И пусть мой крест тяжел, пусть бури и сомненья,
Невзгоды и борьбу принес он мне с собой, —
Он мне дарил зато и светлые мгновенья,
Мгновенья радости высокой и святой!
Я помню ночь: бледна, как тяжело больная,
Она слетала к нам с лазурной вышины,
С несмелой ласкою серебряного мая,
С приветом северной задумчивой весны.
Все окна в комнате мы настежь отворили
И, с грохотом колес по звонкой мостовой,
К себе и эту ночь радушно мы впустили
На скромный праздник наш, в наш угол трудовой…
А чуть вошла она — чуть аромат сирени
Повеял в комнате — и тихо вслед за ней
Вошли какие-то оплаканные тени,
Каких-то звуков рой из мглы минувших дней…
Тем, кто закинут был в столицу издалека,
Невольно вспомнились родимые края,
Убогое село, и церковь, и поля,
И над немым прудом недвижная осока;
Припомнился тот сад, знакомый с колыбели,
Где в невозвратные, младенческие дни
Скрипели весело подгнившие качели
И звонкий смех стоял в узорчатой тени;
Крутой обрыв в саду, беседка над обрывом,
Тропинка, в темный лес бегущая змеей,
И полосы хлебов с их золотым отливом,
И мирный свет зари за сонною рекой…
И наш кружок примолк…
                                          Суровые лишенья,
Нужда, тяжелый труд и длинный ряд забот
Томили долго нас… мы жаждали забвенья —
И с тихой песнею любви и примиренья,
Как в детских снах моих, я выступил вперед.
Не пышный зал горел огнями предо мною:
Здесь, в бедной комнатке, тонувшей в полумгле,
Сияла только мысль нетленной красотою
В венце из терниев на царственном челе!
И голос мой звучал не для пустой забавы
Пресыщенной толпы земных полубогов:
Не требуя похвал, не ожидая славы,
Как брат я братьям пел, усталым от трудов.
Я пел сплотившимся под знаменем науки,
Я пел измученным тяжелою борьбой,
Чтоб не упали их натруженные руки,
Чтоб не рассеялся союз их молодой;
Я пел им светлый гимн, внушенный упованьем,
Что только истине победа суждена,
Что ночь не устоит перед ее сияньем,
Что даль грядущего отрадна и ясна;
И всё, что на душе от черного сомненья
Я сам, как ценный клад, в ненастье сохранил —
Все лучшие мечты, все смелые стремленья —
Всё в звуки песни той я вольно перелил!..
Я смолк… Мне не гремят толпы рукоплесканья,
Не падают к ногам душистые венки!
Наградою певцу минутное молчанье
Да чье-то теплое пожатие руки.
Но что со мной?.. О чем, откуда эти слезы?..
Как горд, как счастлив я, как ожил я душой!..
О родина моя, прими меня — я твой!..
И блекнут яркие младенческие грезы,
И осыпаются их призрачные розы
Пред счастьем, наяву блеснувшим предо мной!..
1882–1883

«Верь, — говорят они, — мучительны сомненья…»
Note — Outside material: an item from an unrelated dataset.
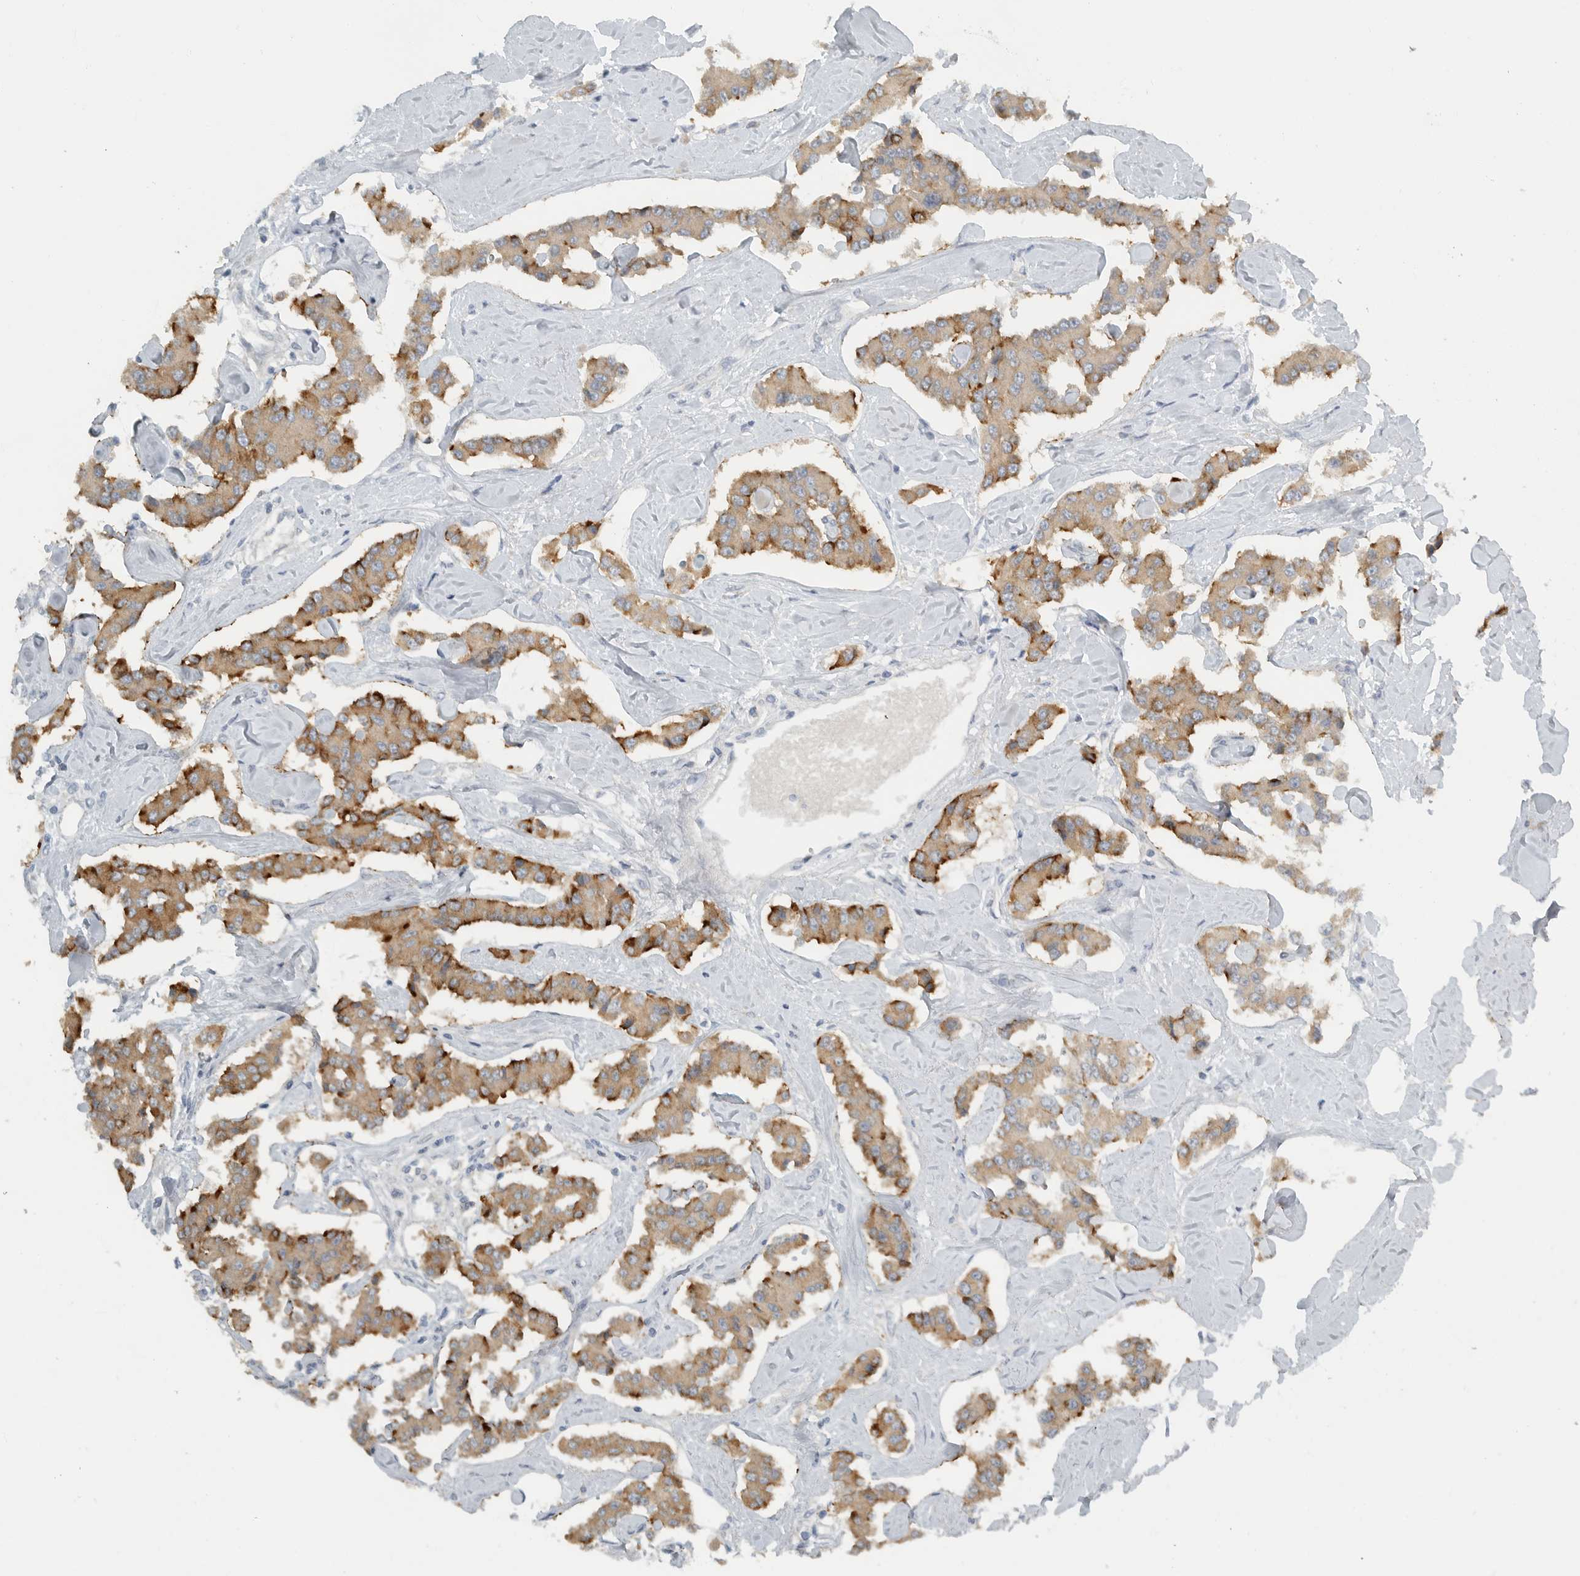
{"staining": {"intensity": "weak", "quantity": ">75%", "location": "cytoplasmic/membranous"}, "tissue": "carcinoid", "cell_type": "Tumor cells", "image_type": "cancer", "snomed": [{"axis": "morphology", "description": "Carcinoid, malignant, NOS"}, {"axis": "topography", "description": "Pancreas"}], "caption": "Human carcinoid stained with a brown dye reveals weak cytoplasmic/membranous positive staining in about >75% of tumor cells.", "gene": "PAM", "patient": {"sex": "male", "age": 41}}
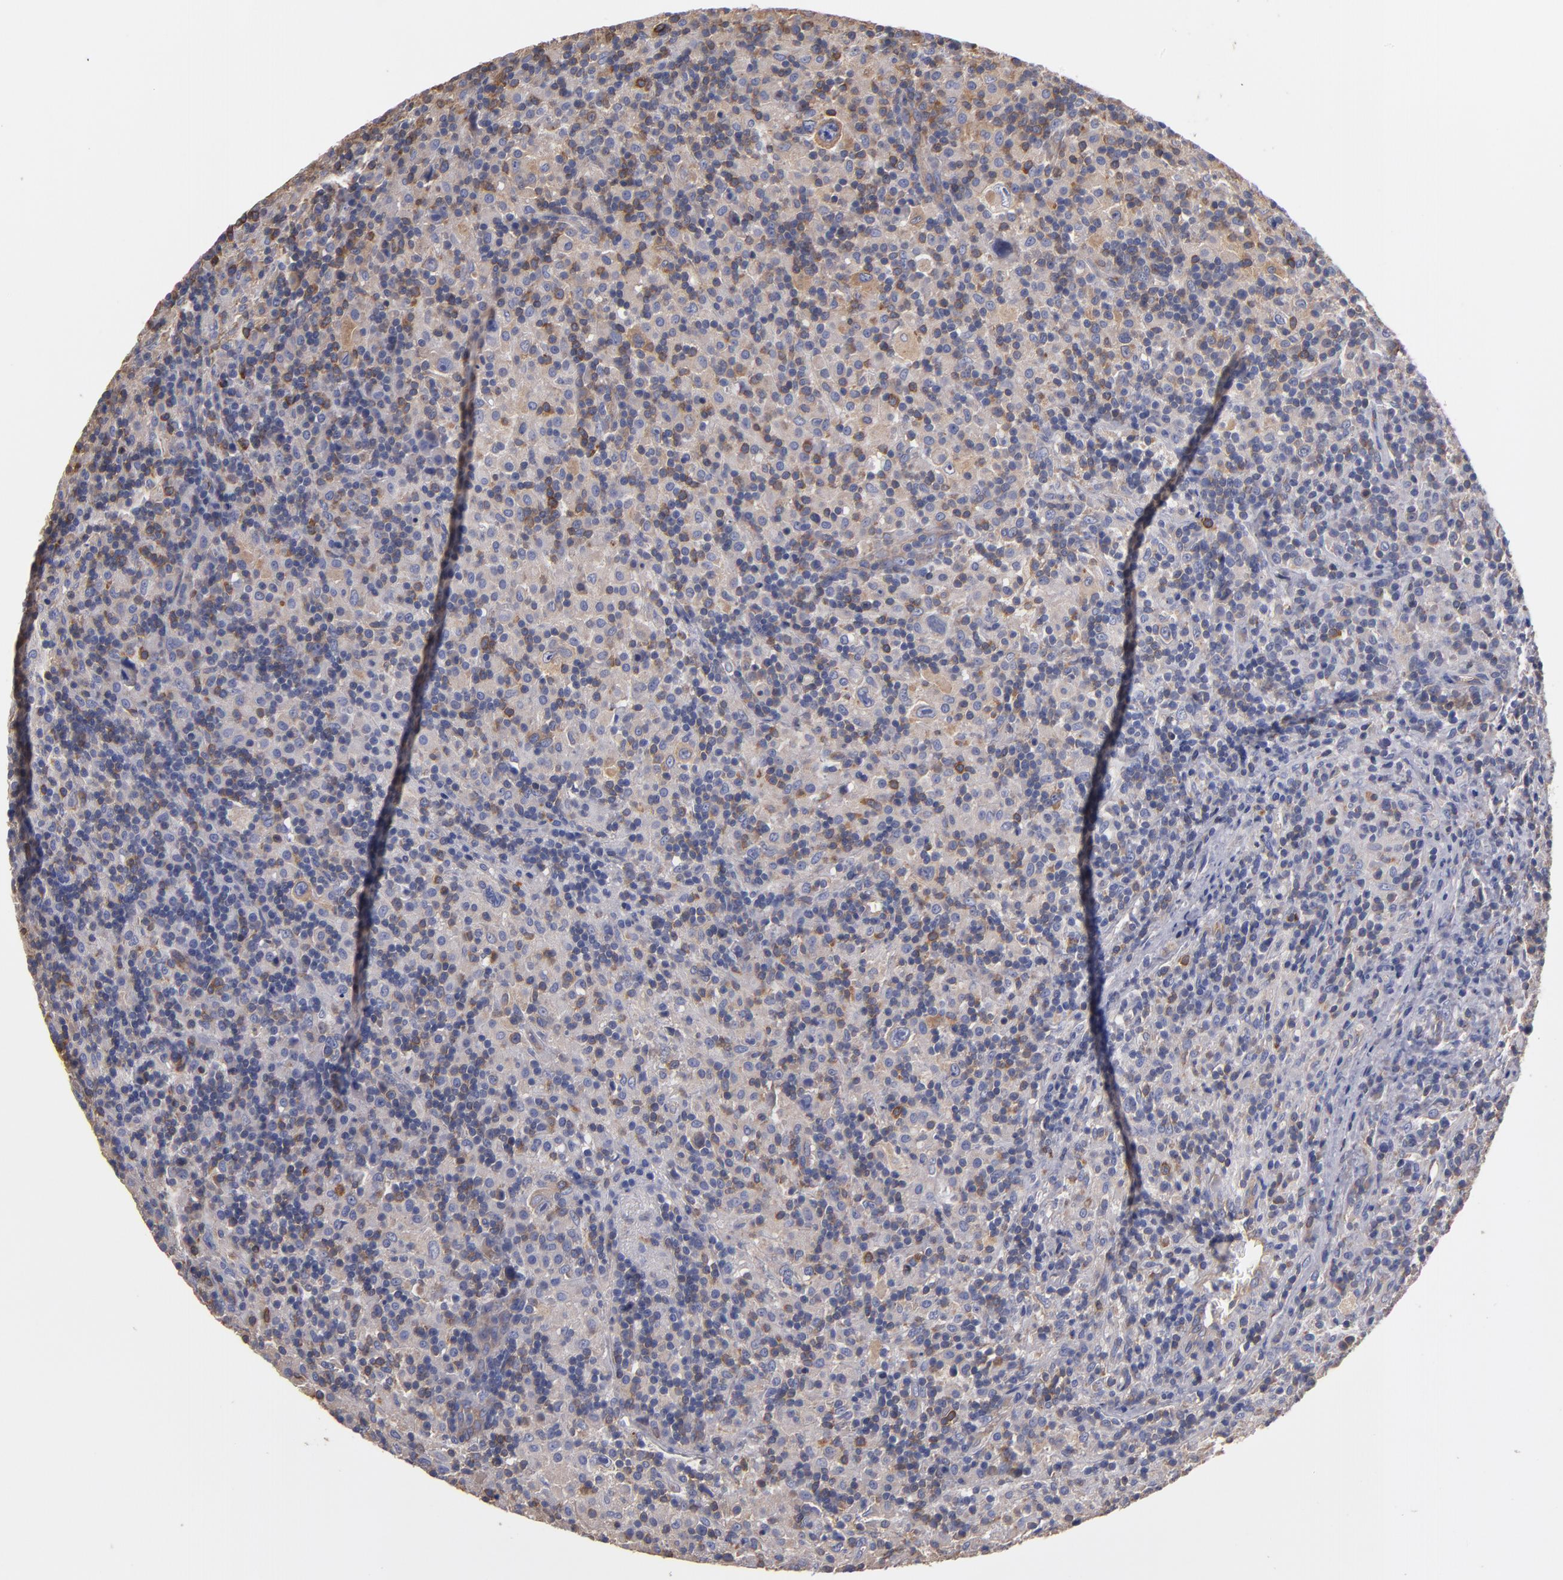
{"staining": {"intensity": "weak", "quantity": "25%-75%", "location": "cytoplasmic/membranous"}, "tissue": "lymphoma", "cell_type": "Tumor cells", "image_type": "cancer", "snomed": [{"axis": "morphology", "description": "Hodgkin's disease, NOS"}, {"axis": "topography", "description": "Lymph node"}], "caption": "Lymphoma was stained to show a protein in brown. There is low levels of weak cytoplasmic/membranous positivity in approximately 25%-75% of tumor cells. Ihc stains the protein of interest in brown and the nuclei are stained blue.", "gene": "ESYT2", "patient": {"sex": "male", "age": 46}}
«Верь, — говорят они, — мучительны сомненья!
С предвечных тайн не сиять покровов роковых,
Не озарить лучом желанного решенья
Гнетущих разум наш вопросов мировых!»
Нет, — верьте вы, слепцы, трусливые душою!..
Из страха истины себе я не солгу,
За вашей жалкою я не пойду толпою —
И там, где должен знать, — я верить не могу!..
Я знать хочу, к чему с лазури небосвода
Льет солнце свет и жизнь в волнах своих лучей,
Кем создана она — могучая природа, —
Твердыни гор ее и глубь ее морей;
Я знать хочу, к чему я создан сам в природе,
С душой, скучающей бесцельным бытием,
С теплом любви в душе, с стремлением к свободе,
С сознаньем сил своих и с мыслящим умом!
Живя, я жить хочу не в жалком опьяненьи,
Боясь себя «зачем?» пытливо вопросить,
А так, чтоб в каждом дне, и в часе, и в мгновеньи
Таился б вечный смысл, дающий право жить.
И если мой вопрос замолкнет без ответа,
И если с горечью сознаю я умом,
Что никогда лучом желанного рассвета
Не озарить мне мглы, чернеющей кругом, —
К чему мне ваша жизнь без цели и значенья?
Мне душно будет жить, мне стыдно будет жить, —
И, полный гордости и мощного презренья,
Цепь бледных дней моих, без слез и сожаленья,
Я разом оборву, как спутанную нить!..
Январь 1883

«Я не щадил себя: мучительным сомненьям…»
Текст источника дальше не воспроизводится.